Though known for “Weekend Update,” Mr. Macdonald didn’t do much topical material in his own routines. He liked jokes that would still be funny years in the future.
Among his most famous is one he told on “The Tonight Show With Conan O’Brien” in 2009 about a moth that goes to a podiatrist. After a setup that rambled on for minutes in which the moth pours out various emotional troubles, the podiatrist asks the insect why it came to a podiatrist rather than a psychiatrist. Mr. Macdonald’s punch line: “And then the moth said, ‘Because the light was on.’”
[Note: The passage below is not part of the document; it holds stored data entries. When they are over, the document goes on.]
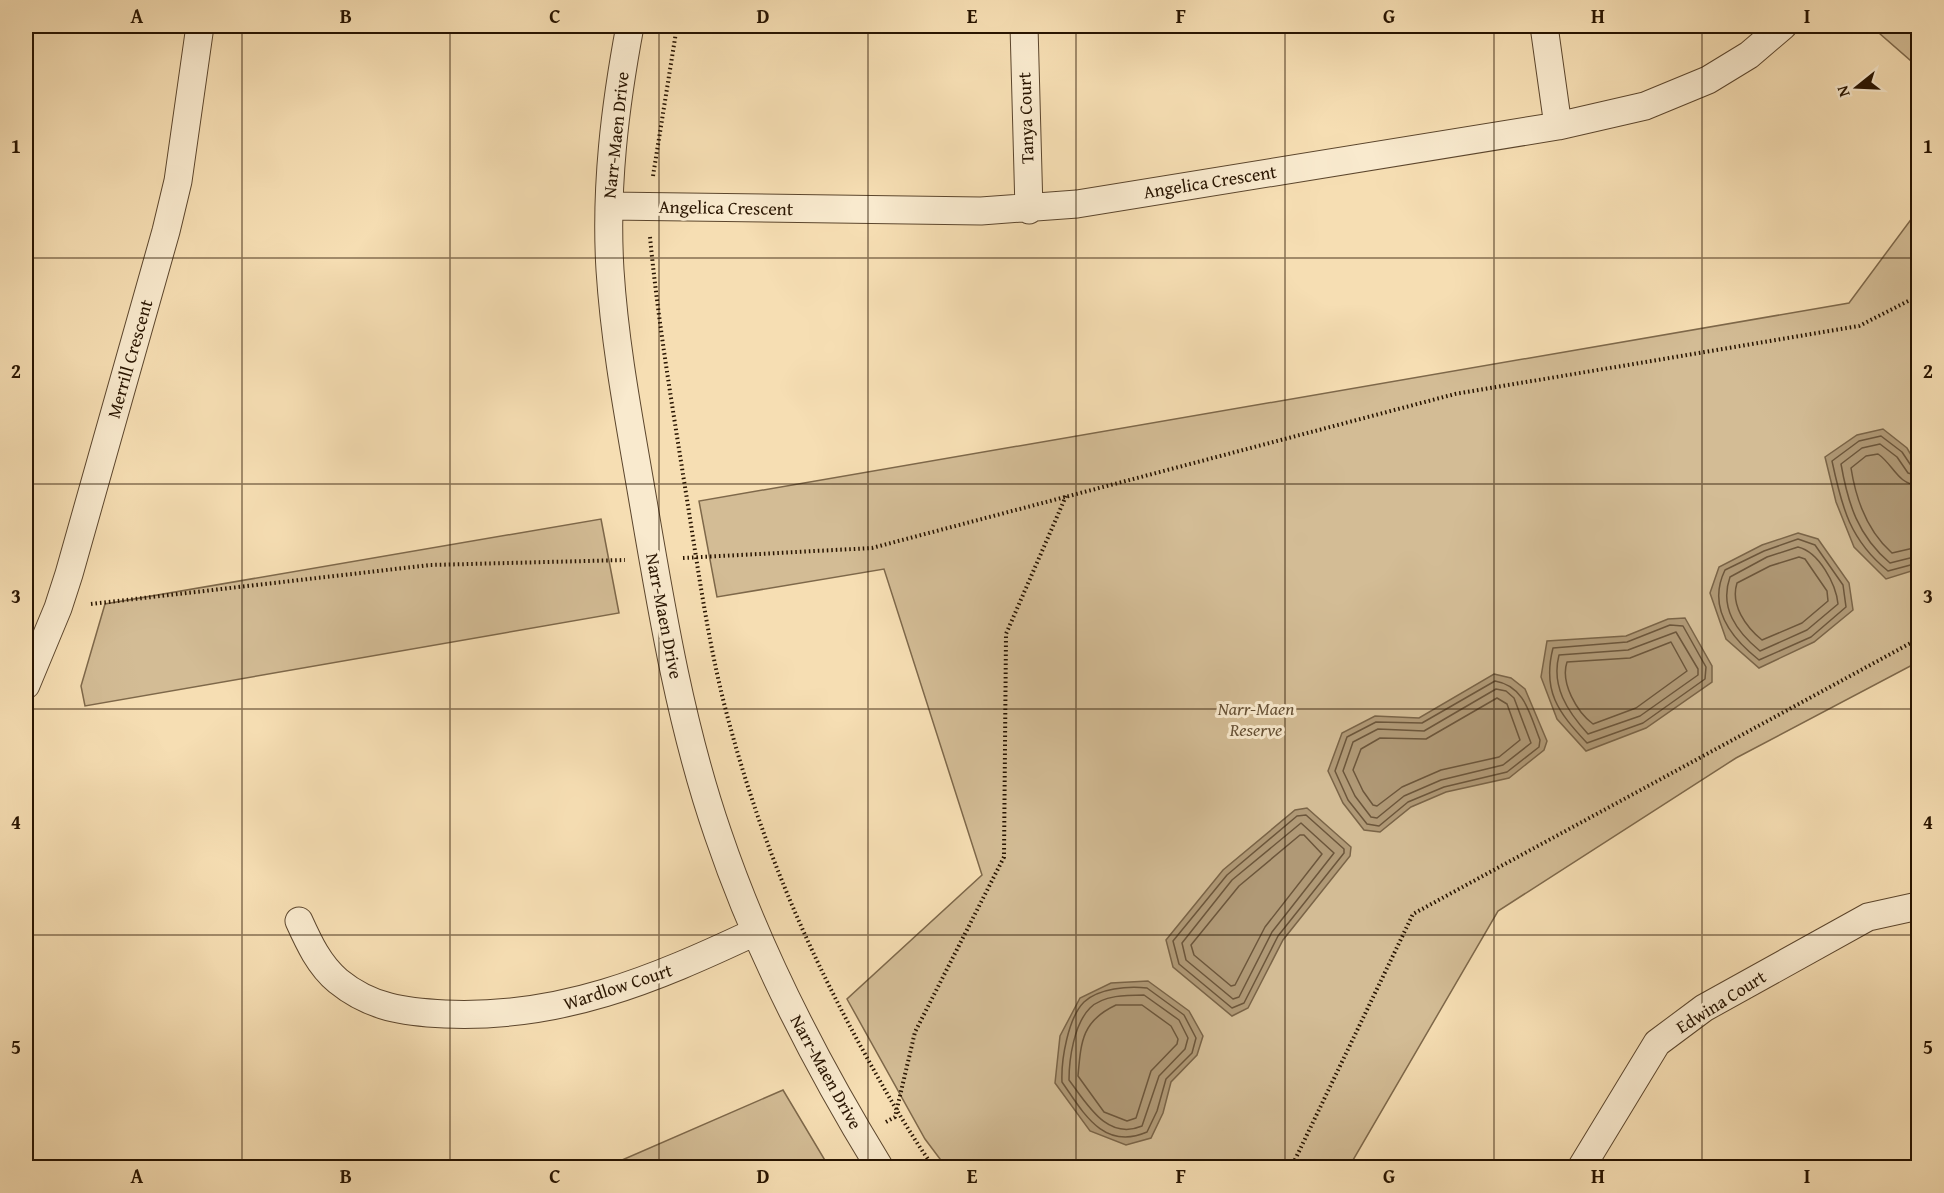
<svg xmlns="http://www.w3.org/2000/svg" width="1944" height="1193" viewBox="0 0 1944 1193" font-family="'Gentium Book Plus',serif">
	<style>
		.green { fill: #d3bc95; stroke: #7e684a; stroke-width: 1.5 }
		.water { fill: #b09976; stroke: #7a6447; stroke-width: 1.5 }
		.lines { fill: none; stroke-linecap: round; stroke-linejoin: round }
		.shore { stroke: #6c563b; stroke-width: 1.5 }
		.street-casing { stroke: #5c462d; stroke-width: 29 }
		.path { stroke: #281400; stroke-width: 4; stroke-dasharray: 1.5 3; stroke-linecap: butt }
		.street { stroke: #f9eace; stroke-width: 27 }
		.grid { fill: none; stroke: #281400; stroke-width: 1.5; stroke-opacity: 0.55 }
		.labels { text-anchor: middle; stroke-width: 6; stroke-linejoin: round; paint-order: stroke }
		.street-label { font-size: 18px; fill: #281400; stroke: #f9eace }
		.park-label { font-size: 18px; font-style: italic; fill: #644f34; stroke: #f9eace }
		.neatline { fill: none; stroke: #281400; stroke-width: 2 }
		.grid-label { font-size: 20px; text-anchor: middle; font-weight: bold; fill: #281400 }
	</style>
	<rect width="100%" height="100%" fill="#f6deb3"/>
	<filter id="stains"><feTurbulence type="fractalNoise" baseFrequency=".00333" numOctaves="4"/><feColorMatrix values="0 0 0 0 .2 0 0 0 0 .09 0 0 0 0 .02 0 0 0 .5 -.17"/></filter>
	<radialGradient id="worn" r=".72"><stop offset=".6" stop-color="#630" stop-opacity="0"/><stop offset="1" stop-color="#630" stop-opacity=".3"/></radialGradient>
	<path class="green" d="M1871 26H1918V67Z
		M1918 210V662L1736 758 1498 911 1349 1167H946L925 1139 847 999 982 875 884 569 717 597 699 501 1849 303Z
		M601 519 619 613 85 706 81 686 105 604Z
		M783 1090 829 1167H606Z"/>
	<path class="water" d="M1883 429 1907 448 1918 467V569L1886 579 1854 547 1836 502 1825 457 1857 435Z
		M1798 533 1818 539 1849 583 1853 610 1814 642 1759 668 1726 639 1710 593 1719 567 1762 545Z
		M1685 618 1712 666V682L1646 728 1586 751 1557 719 1541 677 1547 641 1626 636 1668 619Z
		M1494 674 1511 678 1525 689 1547 741 1544 750 1509 778 1446 792 1411 807 1380 832 1364 830 1343 803 1328 771 1342 733 1375 716 1419 718Z
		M1307 808 1351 847 1350 856 1283 940 1248 1008 1232 1016 1173 967 1166 940 1223 870 1295 810Z
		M1148 981 1189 1011 1203 1036 1197 1055 1171 1082 1163 1113 1151 1138 1126 1145 1090 1131 1055 1083 1060 1036 1080 998 1111 983Z"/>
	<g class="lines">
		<path class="shore" d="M1918 469 1912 467 1902 452 1881 436 1859 441 1832 461C1842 508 1850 540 1888 571L1918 563
			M1918 476 1908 473 1897 457 1880 444 1862 448 1841 464C1848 504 1858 536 1890 563L1918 556
			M1918 485C1898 485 1893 464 1878 454L1866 456 1851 468C1856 500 1867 531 1892 553L1918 547
			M1798 539 1815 545 1843 585 1846 607 1811 637 1759 660C1731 638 1707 607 1725 570L1764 551Z
			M1798 547C1819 552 1836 584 1838 604L1807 630 1760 651C1737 632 1719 608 1730 577L1767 557Z
			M1799 557 1805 559 1827 591 1828 601 1802 623 1762 640C1746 627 1730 605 1737 583L1770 566Z
			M1670 625 1683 626 1706 667 1705 679 1643 723 1587 743C1558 712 1542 691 1553 648L1627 642Z
			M1676 632 1698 669V675L1640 716 1588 734C1567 711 1551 686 1559 655L1628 650Z
			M1671 642 1687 671 1636 708 1593 724C1577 712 1560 683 1567 662L1630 658Z
			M1495 681C1525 686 1530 715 1540 740L1539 747 1507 772 1444 787 1408 802 1379 826 1367 824 1348 800 1335 771 1347 737 1376 722 1422 723Z
			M1496 689 1506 691 1514 698 1531 743 1503 765 1441 780 1404 796 1377 818 1371 817 1355 796 1343 771 1353 742 1378 729 1424 731Z
			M1497 698 1507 704 1520 740 1499 757 1441 770 1402 787 1377 806 1373 805 1363 791 1353 770 1361 749 1380 738 1426 739Z
			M1306 815 1344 849V853L1278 936 1244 1003 1232 1008 1179 964 1173 941 1227 875 1297 816Z
			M1301 823 1334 853 1272 932 1239 997 1233 999 1186 960 1182 943 1232 880Z
			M1300 835H1304L1322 854 1265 927 1235 985 1231 986 1194 955 1191 945 1239 886Z
			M1147 988 1184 1015 1196 1038 1192 1053 1166 1079 1157 1111 1147 1132C1103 1151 1083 1112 1062 1082 1061 1060 1068 1018 1084 1002 1099 988 1128 986 1147 988Z
			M1144 995 1179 1020 1188 1038 1185 1049 1159 1076 1142 1126C1107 1141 1087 1104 1069 1080 1069 1059 1074 1024 1090 1008 1103 995 1127 995 1144 995Z
			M1116 1005H1142L1171 1026 1178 1039 1177 1044 1151 1071 1136 1118 1127 1121 1104 1112 1078 1076C1081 1041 1082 1021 1116 1005Z"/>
		<defs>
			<path id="street" d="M630 26C615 106 605 187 610 270 615 348 630 424 643 501 662 613 681 727 718 834 758 952 815 1062 880 1168
				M1024 26 1029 210
				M1544 26 1558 126
				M609 206 981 211 1077 204 1558 126 1645 106 1708 80 1749 55 1783 26
				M26 685 58 608 69 574 166 231 178 181 200 26
				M299 921C309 943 319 965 338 981 371 1008 405 1012 445 1014 560 1019 653 980 755 932
				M1581 1168 1657 1043 1704 1008 1868 917 1918 906"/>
		</defs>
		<use href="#street" class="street-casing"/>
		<path class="path" d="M653 176 677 26
			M650 237C658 321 672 404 685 487 697 561 707 638 726 711 757 830 801 937 860 1045 883 1087 906 1128 934 1168
			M683 558 872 548 1455 394 1859 326 1918 296
			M91 604 430 565 625 560
			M886 1122 895 1117 915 1032 1004 857 1006 634 1066 496
			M1291 1168 1413 914 1918 639"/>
		<use href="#street" class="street"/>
	</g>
	<path class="grid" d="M242 26V1168M450 26V1168M659 26V1168M868 26V1168M1076 26V1168M1285 26V1168M1494 26V1168M1702 26V1168M26 258H1918M26 484H1918M26 709H1918M26 935H1918"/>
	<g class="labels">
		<g class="street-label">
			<text transform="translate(1026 118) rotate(-92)" y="6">Tanya Court</text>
			<text transform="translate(616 135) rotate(-84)" y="6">Narr-Maen Drive</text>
			<text transform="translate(1210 182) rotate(-9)" y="6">Angelica Crescent</text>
			<text transform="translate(726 208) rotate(1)" y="6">Angelica Crescent</text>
			<text transform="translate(130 359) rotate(-74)" y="6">Merrill Crescent</text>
			<text transform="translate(664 616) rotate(79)" y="6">Narr-Maen Drive</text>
			<text transform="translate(618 987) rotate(-18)" y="6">Wardlow Court</text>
			<text transform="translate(1721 1002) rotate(-32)" y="6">Edwina Court</text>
			<text transform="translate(826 1072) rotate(61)" y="6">Narr-Maen Drive</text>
		</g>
		<g class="park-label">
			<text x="1256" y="715">Narr-Maen<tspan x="1256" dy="21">Reserve</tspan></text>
		</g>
	</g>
	<rect width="1944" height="1193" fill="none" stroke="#f6deb3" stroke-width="66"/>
	<g transform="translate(1857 87) rotate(252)" stroke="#f9eace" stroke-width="4.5" paint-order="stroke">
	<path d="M0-4.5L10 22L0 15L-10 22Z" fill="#281400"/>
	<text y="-9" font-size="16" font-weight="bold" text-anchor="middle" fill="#281400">N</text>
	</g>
	<rect x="33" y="33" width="1878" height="1127" class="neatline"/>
	<g class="grid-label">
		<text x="137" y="23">A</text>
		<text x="346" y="23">B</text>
		<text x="555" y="23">C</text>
		<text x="763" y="23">D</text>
		<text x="972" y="23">E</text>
		<text x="1181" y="23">F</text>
		<text x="1389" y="23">G</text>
		<text x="1598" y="23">H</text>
		<text x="1807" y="23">I</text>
		<text x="16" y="153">1</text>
		<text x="1928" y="153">1</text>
		<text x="16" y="378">2</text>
		<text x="1928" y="378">2</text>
		<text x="16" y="603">3</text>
		<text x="1928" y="603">3</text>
		<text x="16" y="829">4</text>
		<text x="1928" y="829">4</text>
		<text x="16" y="1054">5</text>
		<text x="1928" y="1054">5</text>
		<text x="137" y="1183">A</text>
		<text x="346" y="1183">B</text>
		<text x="555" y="1183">C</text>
		<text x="763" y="1183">D</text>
		<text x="972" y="1183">E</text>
		<text x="1181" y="1183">F</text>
		<text x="1389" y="1183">G</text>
		<text x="1598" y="1183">H</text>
		<text x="1807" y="1183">I</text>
	</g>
	<rect width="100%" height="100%" filter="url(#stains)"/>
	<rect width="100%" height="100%" fill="url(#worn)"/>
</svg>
Mr. Macdonald’s sense of humor, though, sometimes got him in hot water. In 2018, for instance, he drew criticism for remarks that seemed to defend the comedian Louis C.K., who had been accused of sexual misconduct, and Roseanne Barr, who was under fire for a racist Twitter post. (Louis C.K. had written the foreword to Mr. Macdonald’s 2016 book, and Barr had hired him as a writer on her 1990s sitcom, “Roseanne.”) In apologizing for those comments, Mr. Macdonald made a remark that mocked people with Down syndrome.
Missteps aside, Mr. Macdonald was always good for an unpredictable few minutes, or more, on a late-night talk show.
“I’ve been interviewing Norm for 18 years and he has consistently broken every talk-show rule,” O’Brien told the Times in 2011. “He tells anecdotes that are blatantly false. His stories have always been repurposed farmer’s daughter routines that he swears happened to him.”
O’Brien added, “When Norm steps out from behind the curtain I honestly don’t know what is going to happen, and that electrical charge comes through the television.”\
Material from the Associated Press was used in this obituary.